CsindXerexlla68 hat die Diskussion gestartet


Hallo,

Das Ganze kam quasi über Nacht: In der Nacht vom letzten DO auf FR wurde ich in den frühen Morgenstunden wach, weil ich auf Toilette musste. Beim Gehen merkte ich, dass mir meine Beine nicht so recht gehorchten, ich torkelte fast herum beim Versuch, geradeaus zu gehen. Ich dachte mir noch, komisch, aber vll. hats mich aus ner Tiefschlafphase geholt oder so, morgen ist das sicher wieder weg. War es aber leider nicht.

Ich hatte morgens ziemliche Probleme, richtig geradeaus zu gehen (auf nem Strich wie beim Neuro-Test geradeaus zu gehen hätte sicher nicht geklappt, inzwischen geht das wieder) – die Füße bzw. Zehen verdrehten sich auch immer so leicht nach innen und es war schwierig, sie richtig anzuheben. Insgesamt fiel mir ein Schwächegefühl in beiden Beinen und beiden Armen auf, und zwar ziemlich genau lokalisiert, einmal direkt ÜBER den Kniegelenken und direkt an / über den Ellenbogen. Dort fühlt es sich an wie Pudding! :-(

Zusätzlich meinte ich auch, ein komisches Gefühl in der Zunge zu haben, so als sei die etwas "lahm" und meinte, ich würde auch etwas nuscheln, am Telefon später meinte mein Gegenüber aber, ihm würde nichts auffallen.

Ich hab mich erst gefragt, ob einen Schlaganfall gehabt hätte nachts und einen Notarzt brauchen würde, aber da ich die Symptome beidseitig hatte, habe ich erstmal abgewartet und gehofft, die Muskelschwäche würde wieder abklingen – ist aber bis heute (3 Tage später) leider so geblieben, etwas schwächer geworden, wobei die linke Körperseite mehr betroffen ist als die rechte.

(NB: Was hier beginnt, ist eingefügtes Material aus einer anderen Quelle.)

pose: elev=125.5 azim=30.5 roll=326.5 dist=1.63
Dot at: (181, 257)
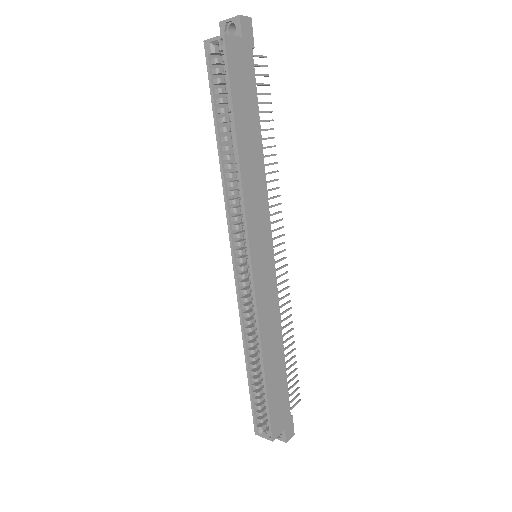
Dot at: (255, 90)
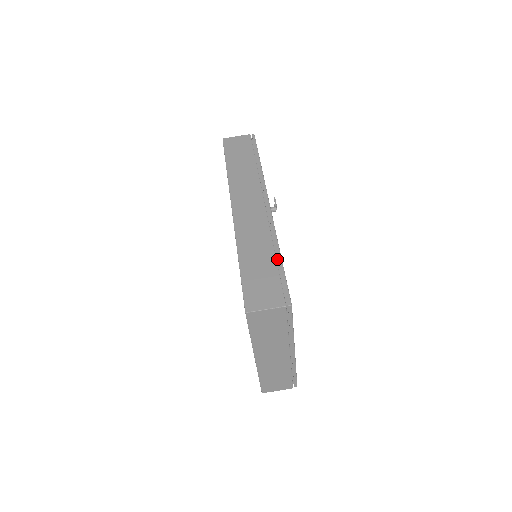
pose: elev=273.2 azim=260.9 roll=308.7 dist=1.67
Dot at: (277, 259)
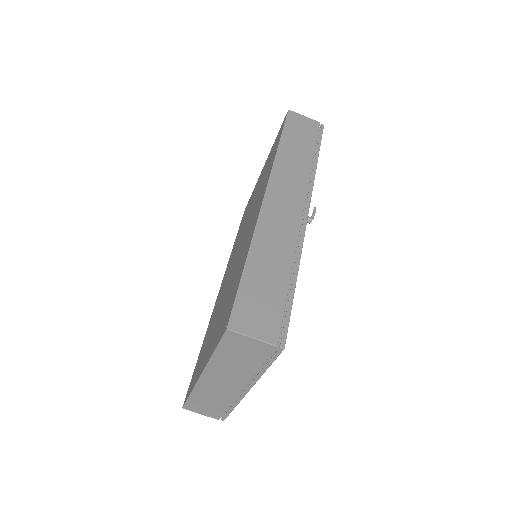
Dot at: (290, 281)
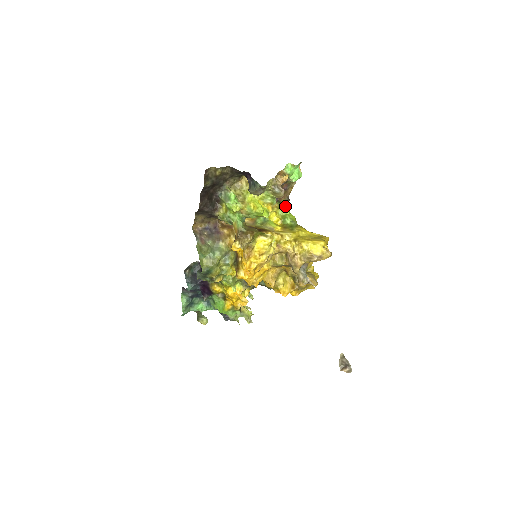
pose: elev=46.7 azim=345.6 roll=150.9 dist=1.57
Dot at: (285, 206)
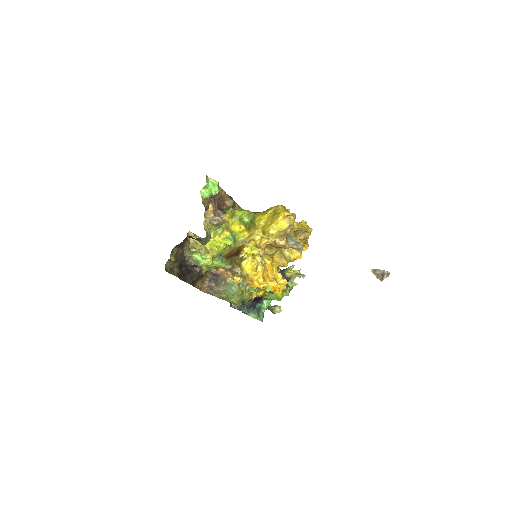
Dot at: (233, 204)
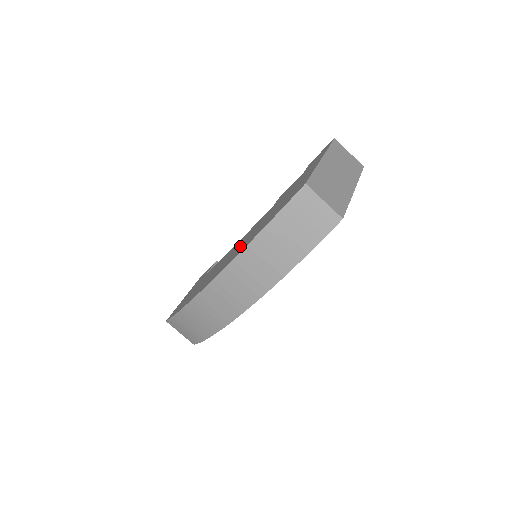
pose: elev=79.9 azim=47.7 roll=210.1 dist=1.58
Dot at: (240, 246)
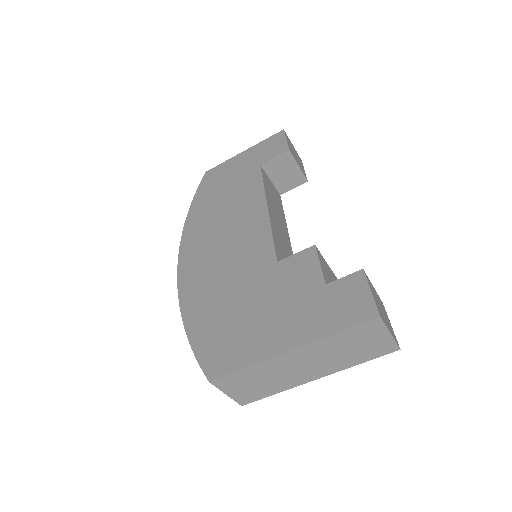
Dot at: (214, 270)
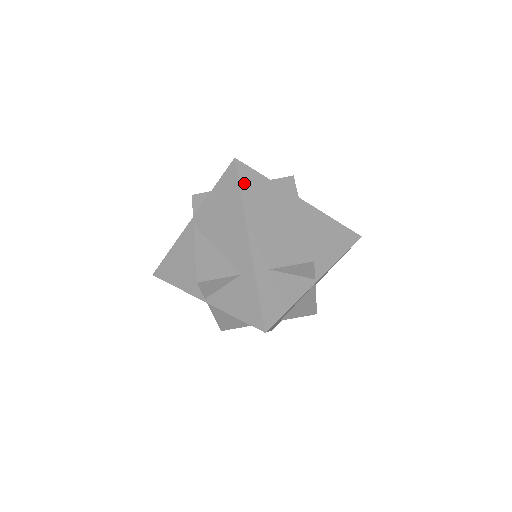
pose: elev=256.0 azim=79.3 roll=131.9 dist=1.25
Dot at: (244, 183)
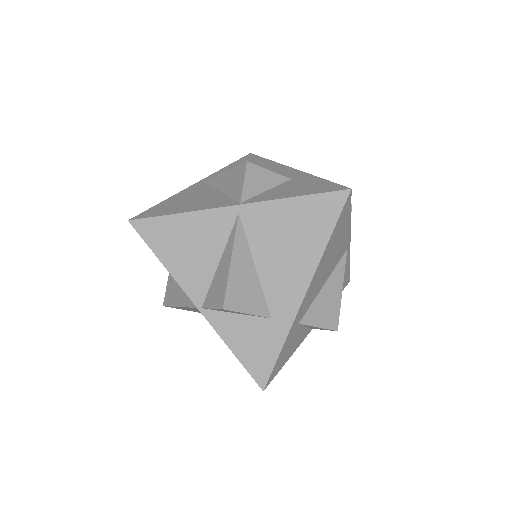
Dot at: (339, 223)
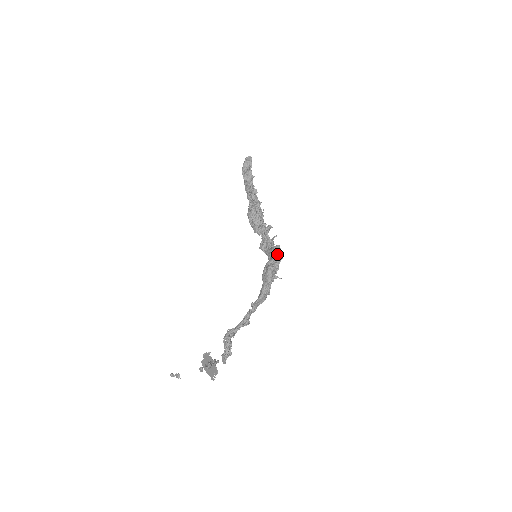
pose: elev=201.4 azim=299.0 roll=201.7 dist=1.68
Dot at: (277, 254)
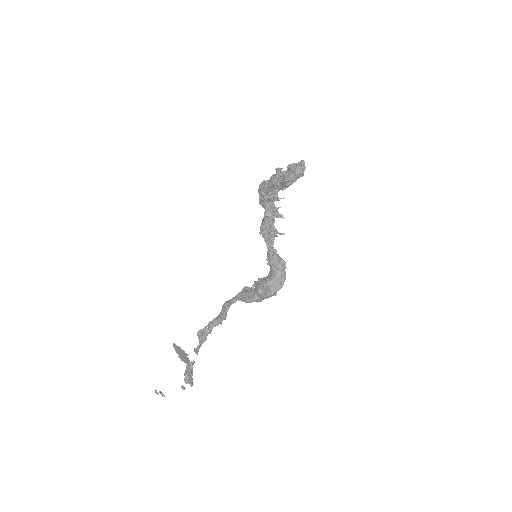
Dot at: (281, 277)
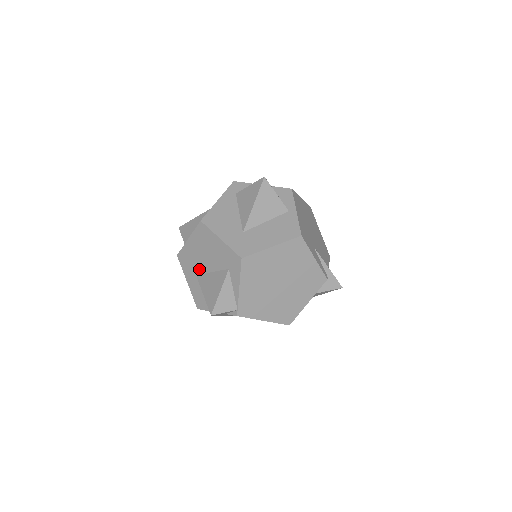
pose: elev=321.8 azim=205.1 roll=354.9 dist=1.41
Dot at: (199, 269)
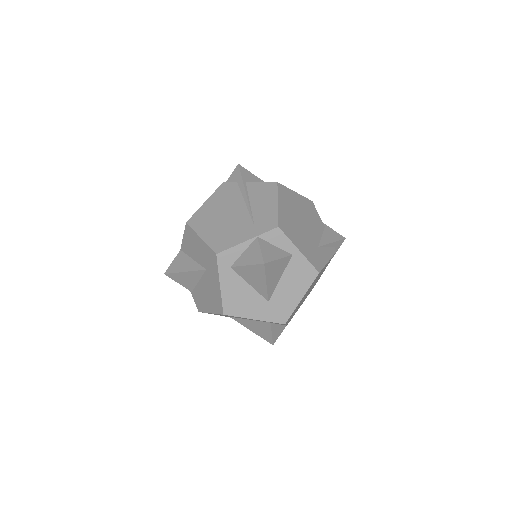
Dot at: occluded
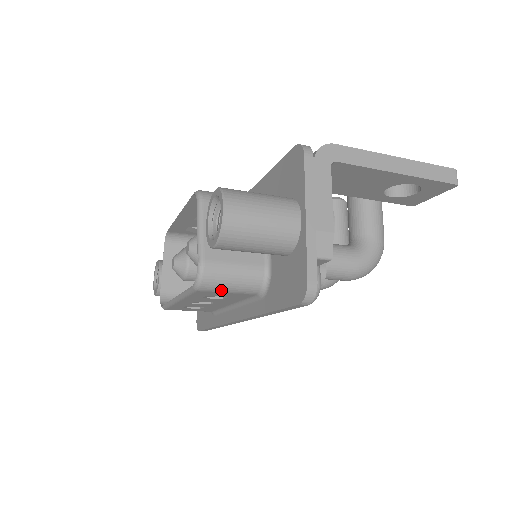
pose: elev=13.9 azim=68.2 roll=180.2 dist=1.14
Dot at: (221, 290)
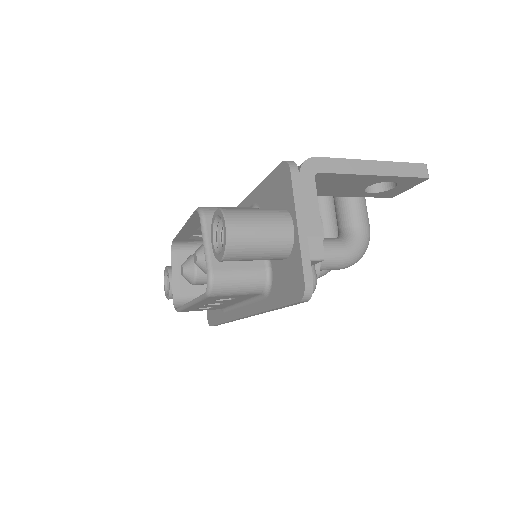
Dot at: (230, 294)
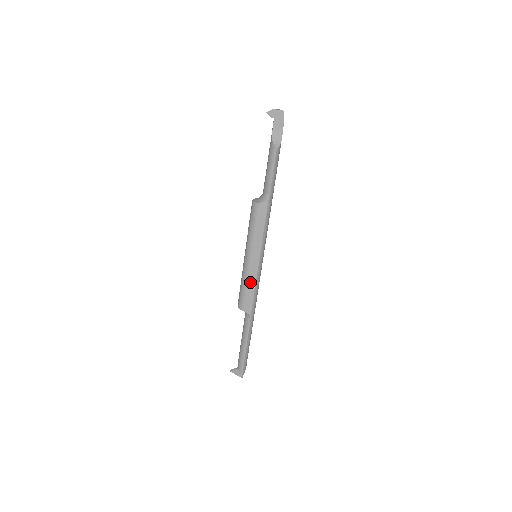
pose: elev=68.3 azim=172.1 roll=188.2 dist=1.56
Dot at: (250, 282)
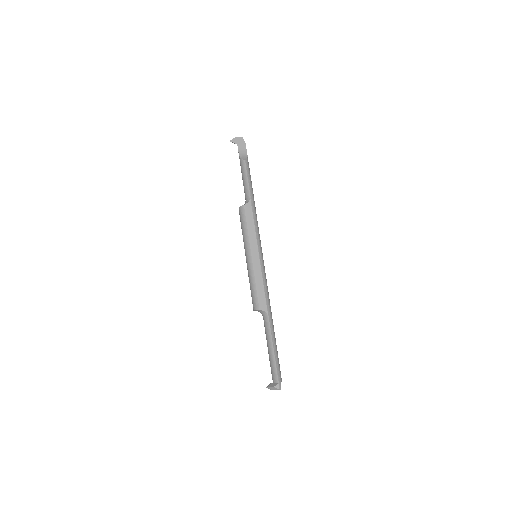
Dot at: (257, 278)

Sonstige Symptome: keine. Keine Kopfschmerzen, Übelkeit, Sehstörungen, Schwindel, Verwirrtheit, Kribbeln auf der Haut oder Schmerzen jeglicher Art.

Ich bin dann testhalber am Freitag auf den Stepper (mache ich fast täglich) und das ging ohne Probleme – der große Oberschenkelmuskel ist also nicht beeinträchtigt. Mit den Armen kann ich auch Dinge tragen oder aufheben, es ist "nur dieses "wabbelige schwache Gefühl" in Gelenknähe mit unsicherem Gang und eine leichte ungewohnte Koordinationsstörung, wenn ich die Arme anhebe und was feinmotorisches mache, wie zB schminken (also das Ellenbogengelenk benutze).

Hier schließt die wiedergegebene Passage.